Rewarding Miners: Bankruptcy games and Pooling Strategies

Speaker : Marianna Belotti
SU&CNAM&Caisse des Dépôts
Date: 18/12/2019
Time: 2:00 pm - 3:00 pm
Location: Paris-Rennes Room (EIT Digital)

Abstract

In the Bitcoin system, mining is the procedure through which miners can gain money on regular basis by finding solutions to a mathematical crypto puzzle (full solution) which validates bitcoin transactions. In order to reduce the uncertainty of the remuneration over time, miners cooperate and form pools. Each pool receives a reward which has to be split among pool’s participants.
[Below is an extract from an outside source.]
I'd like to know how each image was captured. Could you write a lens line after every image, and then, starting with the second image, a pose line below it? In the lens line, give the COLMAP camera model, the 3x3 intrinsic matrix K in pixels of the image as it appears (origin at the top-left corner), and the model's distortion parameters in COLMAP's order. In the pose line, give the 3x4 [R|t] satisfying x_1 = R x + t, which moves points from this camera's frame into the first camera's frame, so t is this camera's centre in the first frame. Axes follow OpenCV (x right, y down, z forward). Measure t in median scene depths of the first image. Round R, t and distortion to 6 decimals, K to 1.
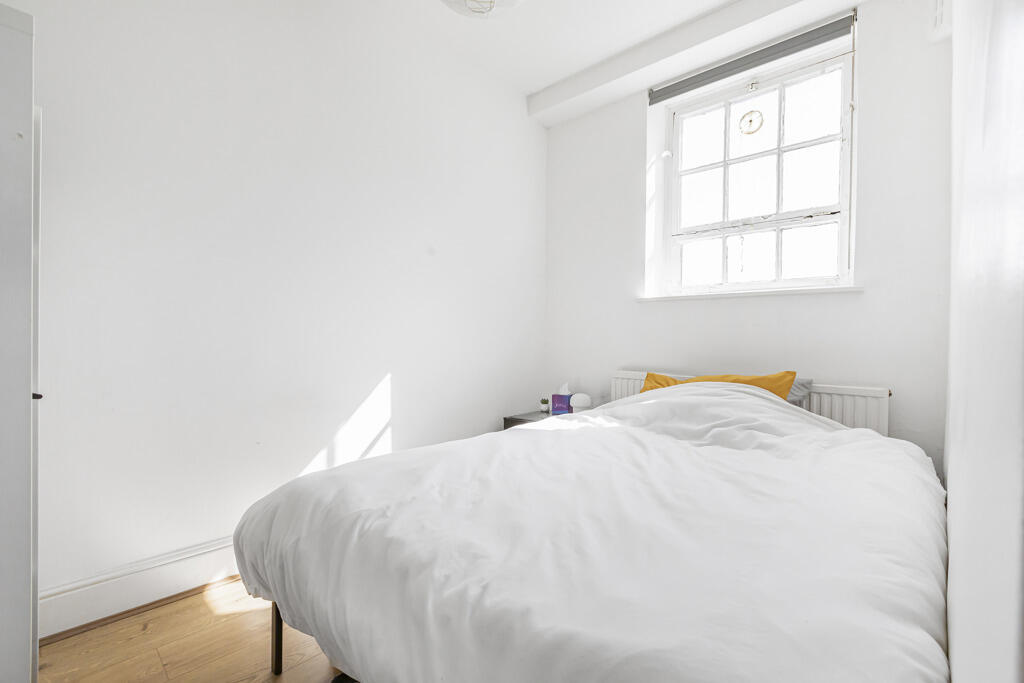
lens RADIAL K [[460.9, 0, 508.3], [0, 460.9, 343.1], [0, 0, 1]] dist [-0.000626, 0.000988]
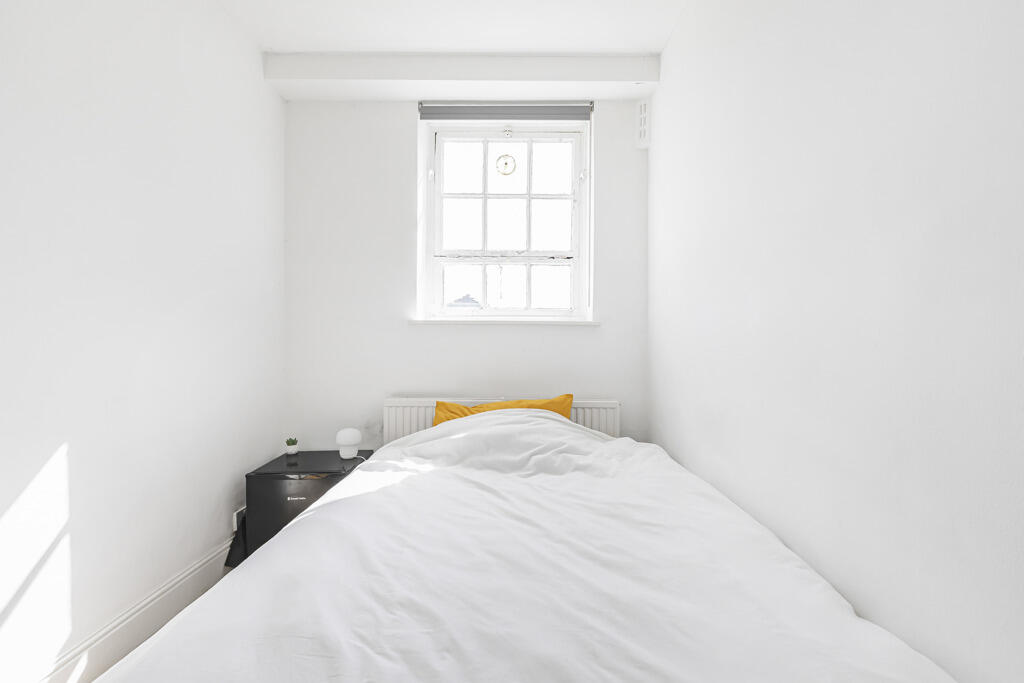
lens RADIAL K [[460.9, 0, 513.0], [0, 460.9, 337.2], [0, 0, 1]] dist [-0.000626, 0.000988]
pose [[0.733307, -0.007831, 0.679852, -0.235606], [0.007345, 0.999967, 0.003595, -0.072438], [-0.679858, 0.002357, 0.733340, 0.188776]]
The focus of this paper is to understand which is best method for a mining pool to redistribute the reward among cooperating miners using proper game theoretical models.
There exist, in the literature and in practice, several reward functions which allocate bitcoins inside pools such as: (i) the proportional rule, (ii) the pay-per-share rule and (iii) an incentive compatible rule ensuring that miners report full solutions to the pool immediately and not with a delay. However, this last rule encourages a harmful intra-pool behaviour (i.e. pool hopping) in bankruptcy situations (where the gained reward results insufficient to remunerate pool miners) that causes a loss in terms of pool’s computational power.
By reinterpreting the allocating rules as outcomes of bankruptcy games (i.e., a type of cooperative games) we construct two new reward functions (i.e., the PPS-CEA and the PPS-CEL) and investigate their properties. The PPS-CEL rules results having a good inter-pool behavior discouraging pool hopping however, concerning the intra-pool behavior it does not behave as well as the incentive compatible rule.
We provide then a suitable modification of the PPS-CEL that discourages pool hopping in bankruptcy situations while guaranteeing the incentive compatible property.